-- Opening Marker --
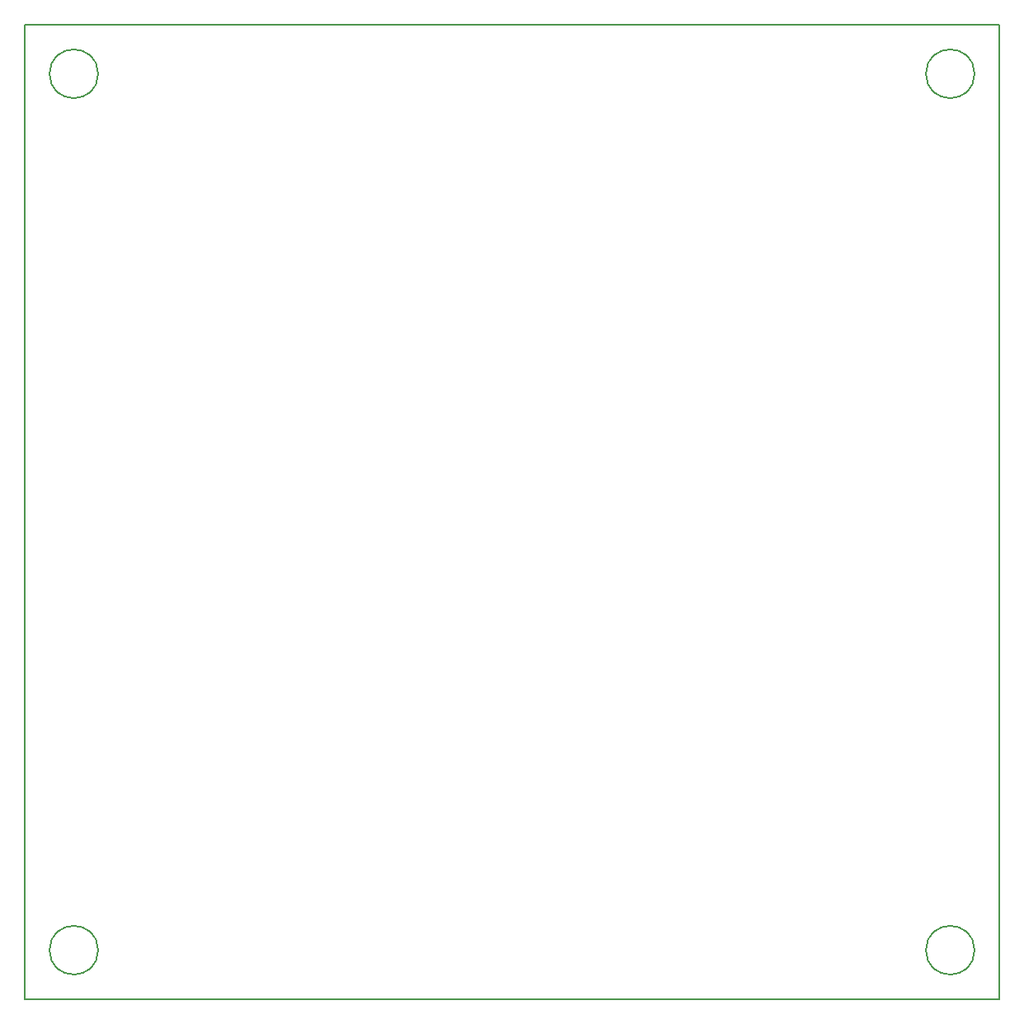
<source format=gbr>
G04 #@! TF.GenerationSoftware,KiCad,Pcbnew,5.0.2+dfsg1-1*
G04 #@! TF.CreationDate,2021-05-05T10:51:01+02:00*
G04 #@! TF.ProjectId,fpga_adda,66706761-5f61-4646-9461-2e6b69636164,rev?*
G04 #@! TF.SameCoordinates,Original*
G04 #@! TF.FileFunction,Profile,NP*
%FSLAX46Y46*%
G04 Gerber Fmt 4.6, Leading zero omitted, Abs format (unit mm)*
G04 Created by KiCad (PCBNEW 5.0.2+dfsg1-1) date Wed 05 May 2021 10:51:01 AM CEST*
%MOMM*%
%LPD*%
G01*
G04 APERTURE LIST*
%ADD10C,0.150000*%
G04 APERTURE END LIST*
D10*
X47100000Y-135000000D02*
G75*
G03X47100000Y-135000000I-2500000J0D01*
G01*
X137100000Y-135000000D02*
G75*
G03X137100000Y-135000000I-2500000J0D01*
G01*
X137100000Y-45000000D02*
G75*
G03X137100000Y-45000000I-2500000J0D01*
G01*
X47100000Y-45000000D02*
G75*
G03X47100000Y-45000000I-2500000J0D01*
G01*
X39600000Y-140000000D02*
X39600000Y-40000000D01*
X139600000Y-140000000D02*
X39600000Y-140000000D01*
X139600000Y-40000000D02*
X139600000Y-140000000D01*
X39600000Y-40000000D02*
X139600000Y-40000000D01*
M02*

</source>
-- Closing Marker --
The records above are to be copied exactly, with no pictures carried over.

<source format=gbr>
G04 #@! TF.GenerationSoftware,KiCad,Pcbnew,5.0.2+dfsg1-1*
G04 #@! TF.CreationDate,2021-05-05T10:51:01+02:00*
G04 #@! TF.ProjectId,fpga_adda,66706761-5f61-4646-9461-2e6b69636164,rev?*
G04 #@! TF.SameCoordinates,Original*
G04 #@! TF.FileFunction,Profile,NP*
%FSLAX46Y46*%
G04 Gerber Fmt 4.6, Leading zero omitted, Abs format (unit mm)*
G04 Created by KiCad (PCBNEW 5.0.2+dfsg1-1) date Wed 05 May 2021 10:51:01 AM CEST*
%MOMM*%
%LPD*%
G01*
G04 APERTURE LIST*
%ADD10C,0.150000*%
G04 APERTURE END LIST*
D10*
X47100000Y-135000000D02*
G75*
G03X47100000Y-135000000I-2500000J0D01*
G01*
X137100000Y-135000000D02*
G75*
G03X137100000Y-135000000I-2500000J0D01*
G01*
X137100000Y-45000000D02*
G75*
G03X137100000Y-45000000I-2500000J0D01*
G01*
X47100000Y-45000000D02*
G75*
G03X47100000Y-45000000I-2500000J0D01*
G01*
X39600000Y-140000000D02*
X39600000Y-40000000D01*
X139600000Y-140000000D02*
X39600000Y-140000000D01*
X139600000Y-40000000D02*
X139600000Y-140000000D01*
X39600000Y-40000000D02*
X139600000Y-40000000D01*
M02*

</source>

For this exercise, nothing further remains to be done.